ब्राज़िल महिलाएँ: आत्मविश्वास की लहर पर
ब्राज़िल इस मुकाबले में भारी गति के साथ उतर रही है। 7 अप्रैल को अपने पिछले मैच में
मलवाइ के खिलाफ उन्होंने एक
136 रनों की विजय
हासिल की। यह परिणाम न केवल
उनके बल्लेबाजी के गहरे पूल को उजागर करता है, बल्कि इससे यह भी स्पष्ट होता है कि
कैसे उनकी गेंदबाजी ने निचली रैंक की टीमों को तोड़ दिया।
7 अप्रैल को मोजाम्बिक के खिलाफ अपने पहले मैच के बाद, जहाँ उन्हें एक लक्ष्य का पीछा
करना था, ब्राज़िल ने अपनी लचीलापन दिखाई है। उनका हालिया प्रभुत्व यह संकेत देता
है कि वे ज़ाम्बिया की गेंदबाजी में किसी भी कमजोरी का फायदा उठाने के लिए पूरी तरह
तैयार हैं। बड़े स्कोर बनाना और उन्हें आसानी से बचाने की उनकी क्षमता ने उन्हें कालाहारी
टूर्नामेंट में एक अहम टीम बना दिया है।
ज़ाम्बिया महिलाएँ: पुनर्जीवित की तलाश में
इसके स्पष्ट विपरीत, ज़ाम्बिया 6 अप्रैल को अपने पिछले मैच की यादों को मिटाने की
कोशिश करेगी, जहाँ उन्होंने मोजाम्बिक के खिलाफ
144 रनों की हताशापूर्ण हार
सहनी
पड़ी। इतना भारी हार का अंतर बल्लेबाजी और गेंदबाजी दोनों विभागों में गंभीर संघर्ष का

● EXERCISE PROMPT
Copy the listing word for word, beginning with its first line and stopping after the line that contains "उनके बल्लेबाजी के".

● ANSWER BOX
ब्राज़िल महिलाएँ: आत्मविश्वास की लहर पर
ब्राज़िल इस मुकाबले में भारी गति के साथ उतर रही है। 7 अप्रैल को अपने पिछले मैच में
मलवाइ के खिलाफ उन्होंने एक
136 रनों की विजय
हासिल की। यह परिणाम न केवल
उनके बल्लेबाजी के गहरे पूल को उजागर करता है, बल्कि इससे यह भी स्पष्ट होता है कि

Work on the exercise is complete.